Elinde yetiştirmesi gereken bir çanta varsa onu da ihmal etmeyerek sohbete başlardı. Tabi önce çaylar içilecek. Ben serin aylarda buralarda “dal” adı verilen adaçayını tercih ederdim. Ama eğer mevsimiyse mutlaka çarşıda çok iyi yapılan “koruk” suyunu isterdik. Yanındaki küçük hoparlörün altındaki kırmızı düğmeye basarak çaycıyla temas sağlardı.
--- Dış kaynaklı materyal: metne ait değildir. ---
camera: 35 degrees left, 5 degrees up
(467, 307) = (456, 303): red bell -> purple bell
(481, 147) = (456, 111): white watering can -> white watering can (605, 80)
Dükkâna geldiğimde birileri daha varsa kendine has üslubuyla mutlaka tanıştırırdı. İki tarafı birbiriyle ilgilenmeye davet ederdi. Kim olduğu, hangi ortak tanıdıklarımız bulunduğu, ne iş yaptığı, oğlunun kızının nerelerde çalıştığı bir bir ortaya dökülmeye başlardı. Günümüz insanı, hayatı hakkında bilgi vermekten kaçınıyor, ketum davranıyor. Çevresine, dostlarına açılmak istemiyor. Bu da aslında insanlarla arasına duvar örmesi anlamına geliyor. Çantacı Erol bir duvar yıkıcıydı, yani ara bulucuydu. İnsanları bulup buluşturmaya bayılırdı. Durup dururken çocukluğumuzda tanıdığımız ama on yıllardır görüşemediğimiz birisini arayıp telefonu elime tutuşturduğu çok olmuştur.
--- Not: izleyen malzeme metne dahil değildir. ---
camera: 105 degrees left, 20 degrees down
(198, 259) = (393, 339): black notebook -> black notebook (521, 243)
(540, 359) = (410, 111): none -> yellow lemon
O tam bir hemşehri, tam bir “bölgesel” insan kaynakları uzmanıydı. Fakat bunu zorlayarak veya bir şeyler umarak değil tabiatının gereği olarak, yaratılıştan gelen insan canlısı, sıcak özelliğiyle kendiliğinden yapıyordu. Hangi saatte, nerede karşılaşsanız sizi gülen bir yüzle karşılayacak kadar enerjisi her zaman vardı. Bu enerji onun her kesimden geniş bir çevre edinmesini sağlamıştır. Bu şehirde doğup büyümüş nice insanın Dünyanın her yerine ulaşan macerasını şaşkın bakışlarla ondan dinlemişimdir.
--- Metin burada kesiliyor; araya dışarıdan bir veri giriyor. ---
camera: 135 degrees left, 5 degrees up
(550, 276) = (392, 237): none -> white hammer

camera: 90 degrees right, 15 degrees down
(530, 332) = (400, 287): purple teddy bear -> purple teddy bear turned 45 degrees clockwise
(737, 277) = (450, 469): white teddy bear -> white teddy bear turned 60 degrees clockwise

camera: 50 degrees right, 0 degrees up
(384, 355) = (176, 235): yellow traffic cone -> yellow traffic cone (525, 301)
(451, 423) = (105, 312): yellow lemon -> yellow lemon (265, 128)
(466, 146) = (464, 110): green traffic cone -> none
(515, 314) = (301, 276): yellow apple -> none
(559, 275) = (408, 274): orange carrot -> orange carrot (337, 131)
Sümerbank’ta usta olarak çalışan ve emekli olan falanca amcanın oğlu Amerika’da önemli bir kalp cerrahı olmuş. Başka birisinin kızı Birleşmiş Milletlerde üst düzey yönetici, bir başkası Avrupa Adalet Divanı’nda hakim. Kimisi İstanbul’da bir araştırma hastanesinde profesör, kimisi bir sanayi kuruluşunda genel müdür. Onunla birlikte ne yazık ki “diyasporadaki” aktif bir kent envanteri de kaybolmuş oldu. Çünkü hepsi onun hemen paylaşmaya hazır pratik aklının bir yerlerinde duruyordu. Samimi yaklaşımı, görüştüğü insanlarla hakiki dostluklar kurmasını sağlıyordu. Zaman zaman dükkânı uzun süreliğine kapatır, ya arabasıyla İstanbul’a, bir tatil beldesine veya yurt dışına uzanan dostluk bağlantısıyla bir Avrupa ülkesine gittiği olurdu. Ortak dostlarımızla haberleşmeyi onun vasıtasıyla yapardık. Görüşleri ne olursa olsun hemşehrisi olan insanların tanınmasını ve birbiriyle tanışmasını isterdi.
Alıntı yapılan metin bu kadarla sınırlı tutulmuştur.